No ano passado, diante da lentidão do processo, a direção do hospital acionou a Defensoria Pública. Lêda, que é coordenadora de Defesa dos Direitos da Minoria, entrou no caso. Após um longo trabalho de garimpagem, obteve o registro de nascimento para as 40 pessoas. Desde o início do processo, em 2013, até hoje, 13 pacientes da lista morreram sem ver o valioso documento. Agora, o registro permitirá que essas pessoas possam ter acesso ao Benefício de Prestação Continuada (BPC), cujo valor é de um salário mínimo.

 

O trabalho de Lêda Pessoa consistiu em buscar algum tipo de passagem dos pacientes pelo Instituto Tavares Buril (ITB), Justiça eleitoral e cartórios onde essas pessoas poderiam ter sido registradas pelos pais. "Quando falei do caso de Nélson, a equipe do ITB não acreditou que uma pessoa daquela idade existisse sem registro de nascimento." Ao longo da investigação, a defensora descobriu somente três pacientes com registro em cartório. Os demais nunca tinham sido registrados. "Eles precisam existir como pessoas. É um direito deles", pontuou Lêda Pessoa.

 

O alto nível de exclusão social, seja pela doença ou ausência de um registro, é uma marca infeliz para esses homens. Moizés Barros da Silva, 67, é natural de Aliança. Diagnosticado com esquizofrenia, foi encaminhado do Hospital Alberto Maia, em Camaragibe, para Barreiros há oito anos. Moizés é evangélico e, para ele, o registro faz toda diferença porque somente assim poderá ser batizado na igreja. “Eu vivia no mundo jogado, feito cachorro. Hoje não sou mais um cachorro. Agora é seguir em frente sem olhar para trás.”

 

Edi Bonfim Xavier, 40, vivia em situação de rua em Caruaru. Há 13 anos, foi levado para uma clínica psiquiátrica naquele município e de lá terminou transferido para Barreiros. Somente agora, ganhou nome em documento. No hospital, quando o paciente chega sem referência familiar e não tem condições de passar informações suficientes sobre a própria história por conta do comprometimento mental, a equipe constrói um prontuário a partir do máximo de dados obtidos.

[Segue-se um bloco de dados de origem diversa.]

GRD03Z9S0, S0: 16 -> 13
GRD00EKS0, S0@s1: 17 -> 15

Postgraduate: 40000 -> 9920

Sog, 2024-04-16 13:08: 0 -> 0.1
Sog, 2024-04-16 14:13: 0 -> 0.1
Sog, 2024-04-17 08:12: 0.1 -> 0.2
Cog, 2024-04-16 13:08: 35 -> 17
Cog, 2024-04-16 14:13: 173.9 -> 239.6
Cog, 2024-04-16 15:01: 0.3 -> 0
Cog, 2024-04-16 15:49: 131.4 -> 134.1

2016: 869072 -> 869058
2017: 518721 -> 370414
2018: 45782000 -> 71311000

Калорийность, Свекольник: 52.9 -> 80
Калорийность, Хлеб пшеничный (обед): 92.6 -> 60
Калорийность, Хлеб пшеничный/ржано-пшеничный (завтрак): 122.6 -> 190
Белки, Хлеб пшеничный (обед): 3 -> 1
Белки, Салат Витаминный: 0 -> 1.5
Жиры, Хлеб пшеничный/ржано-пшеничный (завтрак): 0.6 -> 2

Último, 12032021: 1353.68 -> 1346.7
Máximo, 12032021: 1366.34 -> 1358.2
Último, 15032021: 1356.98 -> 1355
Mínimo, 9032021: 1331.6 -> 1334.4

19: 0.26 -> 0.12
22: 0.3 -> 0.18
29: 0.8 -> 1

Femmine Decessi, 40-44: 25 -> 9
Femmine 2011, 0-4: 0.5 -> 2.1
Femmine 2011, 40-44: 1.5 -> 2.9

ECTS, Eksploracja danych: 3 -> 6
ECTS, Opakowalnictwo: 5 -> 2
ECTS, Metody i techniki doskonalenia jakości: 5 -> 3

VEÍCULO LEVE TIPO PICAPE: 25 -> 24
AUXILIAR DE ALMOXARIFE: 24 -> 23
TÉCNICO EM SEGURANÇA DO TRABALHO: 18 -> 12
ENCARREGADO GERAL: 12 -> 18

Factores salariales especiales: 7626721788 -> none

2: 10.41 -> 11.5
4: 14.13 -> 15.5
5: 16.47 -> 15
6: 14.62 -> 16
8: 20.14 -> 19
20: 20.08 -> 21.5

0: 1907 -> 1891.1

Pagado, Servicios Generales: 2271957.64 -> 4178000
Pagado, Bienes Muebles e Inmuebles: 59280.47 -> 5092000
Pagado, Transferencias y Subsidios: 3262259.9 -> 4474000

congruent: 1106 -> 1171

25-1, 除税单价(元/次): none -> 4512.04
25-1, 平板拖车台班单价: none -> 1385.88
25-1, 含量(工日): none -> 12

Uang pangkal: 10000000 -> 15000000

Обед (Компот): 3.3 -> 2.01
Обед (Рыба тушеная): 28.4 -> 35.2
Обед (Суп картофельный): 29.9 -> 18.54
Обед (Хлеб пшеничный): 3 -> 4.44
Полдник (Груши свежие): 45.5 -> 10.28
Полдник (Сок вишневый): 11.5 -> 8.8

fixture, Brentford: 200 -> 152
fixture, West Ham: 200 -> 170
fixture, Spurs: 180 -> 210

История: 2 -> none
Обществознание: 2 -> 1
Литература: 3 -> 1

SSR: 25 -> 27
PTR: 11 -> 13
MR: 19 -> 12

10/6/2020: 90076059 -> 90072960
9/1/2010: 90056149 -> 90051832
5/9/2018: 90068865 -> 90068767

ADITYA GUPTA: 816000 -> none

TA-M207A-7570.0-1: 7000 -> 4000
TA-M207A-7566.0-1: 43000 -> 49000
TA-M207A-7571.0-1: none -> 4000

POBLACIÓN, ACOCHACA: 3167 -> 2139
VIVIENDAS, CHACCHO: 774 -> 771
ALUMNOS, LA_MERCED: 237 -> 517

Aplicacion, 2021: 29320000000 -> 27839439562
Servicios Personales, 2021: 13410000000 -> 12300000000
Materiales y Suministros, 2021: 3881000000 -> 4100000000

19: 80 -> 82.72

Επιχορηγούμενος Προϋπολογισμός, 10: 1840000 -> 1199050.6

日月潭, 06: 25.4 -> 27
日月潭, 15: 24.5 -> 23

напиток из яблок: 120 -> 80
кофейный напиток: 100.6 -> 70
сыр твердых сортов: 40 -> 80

Algo mais comum do que se imagina.

 

Hospital fecha portas em dezembro

 

O Hospital Colônia Vicente Gomes de Matos será o primeiro sob gestão do governo do estado a promover a desinstitucionalização dos pacientes, situação prevista pela reforma psiquiátrica, através da lei 11.064 de 16 de maio de 1994. Até agora, somente passaram pelo processo as unidades privadas que atuavam em convênio com o SUS, ao todo 16. Até dezembro, os 75 pacientes serão encaminhados para residências terapêuticas de São Lourenço da Mata, Catende, Serra Talhada, Moreno, Cabo de Santo Agostinho, Barreiros, Palmares e Paudalho.

 

"Para nós, o manicômio é excludente, não é saudável para ninguém", comentou a diretora da unidade, Norma Cassimiro. A equipe da unidade tentará encaminhar os pacientes em grupos cujos integrantes têm maior afinidade entre eles. Pessoas como Moizés, que já têm uma vida social construída em Barreiros, frequenta a igreja, tem amigos, além de liberdade de ir e vir dentro do hospital, devem permanecer no município.

 

"Quero morar em um canto com tranquilidade, com liberdade", disse Nelson. Na mudança, levará junto com ele José de Melo, 52, cuja história no hospital começou em 1974. Ele era uma criança quando a mãe foi presa e encaminhada para o Hospital Ulisses Pernambucano, na Tamarineira, depois de jogar uma pedra em um carro. Sozinho e com uma deficiência física que o prende até hoje a uma cama, José passou a vida em hospitais. Está em Barreiros mesmo sem ter transtorno mental. Lá, precisa da ajuda de Nelson para tudo, o que inclui banho e alimentação.

 

Edi planeja morar sozinho. "Vou comprar feijão e arroz e cozinhar." As residências terapêuticas são destinadas a pessoas com transtorno mental que permaneceram em longas internações psiquiátricas e sem possibilidade de voltarem para suas famílias. Nas casas, os pacientes são atendidos pela rede de assistência do bairro, onde precisam ter o máximo de autonomia para voltarem a viver com outras pessoas.